____ Data for the task
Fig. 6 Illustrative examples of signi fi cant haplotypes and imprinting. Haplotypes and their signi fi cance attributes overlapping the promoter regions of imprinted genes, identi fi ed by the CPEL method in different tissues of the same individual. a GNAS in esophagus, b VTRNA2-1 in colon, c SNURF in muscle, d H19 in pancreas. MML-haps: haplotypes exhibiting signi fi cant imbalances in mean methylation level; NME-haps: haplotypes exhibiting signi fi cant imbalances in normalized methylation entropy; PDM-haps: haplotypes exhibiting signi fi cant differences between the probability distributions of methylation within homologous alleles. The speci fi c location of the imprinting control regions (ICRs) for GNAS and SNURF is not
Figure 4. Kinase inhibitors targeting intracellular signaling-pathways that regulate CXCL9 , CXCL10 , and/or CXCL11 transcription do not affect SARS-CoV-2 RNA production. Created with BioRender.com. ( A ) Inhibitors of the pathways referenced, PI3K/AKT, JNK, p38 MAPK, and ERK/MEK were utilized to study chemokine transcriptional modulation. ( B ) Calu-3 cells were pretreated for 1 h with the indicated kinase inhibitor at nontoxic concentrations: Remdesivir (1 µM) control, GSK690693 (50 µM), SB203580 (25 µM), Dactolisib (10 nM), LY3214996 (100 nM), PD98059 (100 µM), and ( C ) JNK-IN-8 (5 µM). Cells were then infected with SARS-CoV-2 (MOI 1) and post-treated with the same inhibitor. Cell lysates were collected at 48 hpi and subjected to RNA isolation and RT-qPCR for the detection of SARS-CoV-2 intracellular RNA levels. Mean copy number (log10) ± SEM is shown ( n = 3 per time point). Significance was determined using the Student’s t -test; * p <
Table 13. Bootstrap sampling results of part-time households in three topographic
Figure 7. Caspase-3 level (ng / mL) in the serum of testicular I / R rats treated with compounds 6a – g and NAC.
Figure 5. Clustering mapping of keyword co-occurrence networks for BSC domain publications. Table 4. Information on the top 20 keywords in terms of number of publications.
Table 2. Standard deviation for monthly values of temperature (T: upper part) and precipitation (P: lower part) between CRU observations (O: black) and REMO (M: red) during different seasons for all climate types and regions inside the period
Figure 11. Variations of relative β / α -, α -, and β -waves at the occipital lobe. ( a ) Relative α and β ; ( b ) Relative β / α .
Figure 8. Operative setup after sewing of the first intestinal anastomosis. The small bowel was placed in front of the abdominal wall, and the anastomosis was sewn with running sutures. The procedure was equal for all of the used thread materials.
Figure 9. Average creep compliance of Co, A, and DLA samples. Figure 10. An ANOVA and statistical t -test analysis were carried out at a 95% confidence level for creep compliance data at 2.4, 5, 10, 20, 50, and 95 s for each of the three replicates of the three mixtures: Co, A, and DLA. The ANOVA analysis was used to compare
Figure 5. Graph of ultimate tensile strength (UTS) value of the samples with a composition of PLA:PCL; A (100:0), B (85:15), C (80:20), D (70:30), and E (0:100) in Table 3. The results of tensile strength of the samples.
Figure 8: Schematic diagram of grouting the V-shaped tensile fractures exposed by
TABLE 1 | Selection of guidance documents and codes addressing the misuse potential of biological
________
Reproduce all the records shown above, unchanged.

### Written response
Fig. 6 Illustrative examples of signi fi cant haplotypes and imprinting. Haplotypes and their signi fi cance attributes overlapping the promoter regions of imprinted genes, identi fi ed by the CPEL method in different tissues of the same individual. a GNAS in esophagus, b VTRNA2-1 in colon, c SNURF in muscle, d H19 in pancreas. MML-haps: haplotypes exhibiting signi fi cant imbalances in mean methylation level; NME-haps: haplotypes exhibiting signi fi cant imbalances in normalized methylation entropy; PDM-haps: haplotypes exhibiting signi fi cant differences between the probability distributions of methylation within homologous alleles. The speci fi c location of the imprinting control regions (ICRs) for GNAS and SNURF is not
Figure 4. Kinase inhibitors targeting intracellular signaling-pathways that regulate CXCL9 , CXCL10 , and/or CXCL11 transcription do not affect SARS-CoV-2 RNA production. Created with BioRender.com. ( A ) Inhibitors of the pathways referenced, PI3K/AKT, JNK, p38 MAPK, and ERK/MEK were utilized to study chemokine transcriptional modulation. ( B ) Calu-3 cells were pretreated for 1 h with the indicated kinase inhibitor at nontoxic concentrations: Remdesivir (1 µM) control, GSK690693 (50 µM), SB203580 (25 µM), Dactolisib (10 nM), LY3214996 (100 nM), PD98059 (100 µM), and ( C ) JNK-IN-8 (5 µM). Cells were then infected with SARS-CoV-2 (MOI 1) and post-treated with the same inhibitor. Cell lysates were collected at 48 hpi and subjected to RNA isolation and RT-qPCR for the detection of SARS-CoV-2 intracellular RNA levels. Mean copy number (log10) ± SEM is shown ( n = 3 per time point). Significance was determined using the Student’s t -test; * p <
Table 13. Bootstrap sampling results of part-time households in three topographic
Figure 7. Caspase-3 level (ng / mL) in the serum of testicular I / R rats treated with compounds 6a – g and NAC.
Figure 5. Clustering mapping of keyword co-occurrence networks for BSC domain publications. Table 4. Information on the top 20 keywords in terms of number of publications.
Table 2. Standard deviation for monthly values of temperature (T: upper part) and precipitation (P: lower part) between CRU observations (O: black) and REMO (M: red) during different seasons for all climate types and regions inside the period
Figure 11. Variations of relative β / α -, α -, and β -waves at the occipital lobe. ( a ) Relative α and β ; ( b ) Relative β / α .
Figure 8. Operative setup after sewing of the first intestinal anastomosis. The small bowel was placed in front of the abdominal wall, and the anastomosis was sewn with running sutures. The procedure was equal for all of the used thread materials.
Figure 9. Average creep compliance of Co, A, and DLA samples. Figure 10. An ANOVA and statistical t -test analysis were carried out at a 95% confidence level for creep compliance data at 2.4, 5, 10, 20, 50, and 95 s for each of the three replicates of the three mixtures: Co, A, and DLA. The ANOVA analysis was used to compare
Figure 5. Graph of ultimate tensile strength (UTS) value of the samples with a composition of PLA:PCL; A (100:0), B (85:15), C (80:20), D (70:30), and E (0:100) in Table 3. The results of tensile strength of the samples.
Figure 8: Schematic diagram of grouting the V-shaped tensile fractures exposed by
TABLE 1 | Selection of guidance documents and codes addressing the misuse potential of biological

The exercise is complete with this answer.